→ **EXERCISE**
When you reach the records, transcribe all of them exactly.

[Dataset entries]
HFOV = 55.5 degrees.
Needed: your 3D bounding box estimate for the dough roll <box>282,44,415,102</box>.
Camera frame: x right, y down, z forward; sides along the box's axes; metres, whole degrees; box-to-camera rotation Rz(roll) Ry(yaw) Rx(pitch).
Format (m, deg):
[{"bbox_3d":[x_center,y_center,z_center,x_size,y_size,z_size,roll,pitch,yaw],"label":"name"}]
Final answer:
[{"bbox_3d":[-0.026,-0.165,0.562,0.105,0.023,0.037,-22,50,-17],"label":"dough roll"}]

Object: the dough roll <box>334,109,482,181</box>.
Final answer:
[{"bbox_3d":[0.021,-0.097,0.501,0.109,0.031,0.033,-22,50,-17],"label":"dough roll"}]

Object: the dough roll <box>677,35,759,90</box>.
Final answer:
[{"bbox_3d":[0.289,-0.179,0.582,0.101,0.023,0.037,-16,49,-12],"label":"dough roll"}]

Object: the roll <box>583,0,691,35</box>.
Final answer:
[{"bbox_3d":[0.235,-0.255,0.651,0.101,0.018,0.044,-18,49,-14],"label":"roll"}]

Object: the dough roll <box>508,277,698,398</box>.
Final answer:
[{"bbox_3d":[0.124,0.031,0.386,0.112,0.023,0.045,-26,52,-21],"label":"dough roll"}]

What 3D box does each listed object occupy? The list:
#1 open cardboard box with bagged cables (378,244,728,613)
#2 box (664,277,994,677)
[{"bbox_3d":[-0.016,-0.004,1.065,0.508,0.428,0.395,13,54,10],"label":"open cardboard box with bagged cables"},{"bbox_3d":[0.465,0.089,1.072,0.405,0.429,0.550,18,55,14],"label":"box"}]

→ **ANSWER SPACE**
HFOV = 55.5 degrees.
Needed: your 3D bounding box estimate for the dough roll <box>282,44,415,102</box>.
Camera frame: x right, y down, z forward; sides along the box's axes; metres, whole degrees; box-to-camera rotation Rz(roll) Ry(yaw) Rx(pitch).
Format (m, deg):
[{"bbox_3d":[x_center,y_center,z_center,x_size,y_size,z_size,roll,pitch,yaw],"label":"name"}]
Final answer:
[{"bbox_3d":[-0.026,-0.165,0.562,0.105,0.023,0.037,-22,50,-17],"label":"dough roll"}]

Object: the dough roll <box>334,109,482,181</box>.
Final answer:
[{"bbox_3d":[0.021,-0.097,0.501,0.109,0.031,0.033,-22,50,-17],"label":"dough roll"}]

Object: the dough roll <box>677,35,759,90</box>.
Final answer:
[{"bbox_3d":[0.289,-0.179,0.582,0.101,0.023,0.037,-16,49,-12],"label":"dough roll"}]

Object: the roll <box>583,0,691,35</box>.
Final answer:
[{"bbox_3d":[0.235,-0.255,0.651,0.101,0.018,0.044,-18,49,-14],"label":"roll"}]

Object: the dough roll <box>508,277,698,398</box>.
Final answer:
[{"bbox_3d":[0.124,0.031,0.386,0.112,0.023,0.045,-26,52,-21],"label":"dough roll"}]

What 3D box does each listed object occupy? The list:
#1 open cardboard box with bagged cables (378,244,728,613)
#2 box (664,277,994,677)
[{"bbox_3d":[-0.016,-0.004,1.065,0.508,0.428,0.395,13,54,10],"label":"open cardboard box with bagged cables"},{"bbox_3d":[0.465,0.089,1.072,0.405,0.429,0.550,18,55,14],"label":"box"}]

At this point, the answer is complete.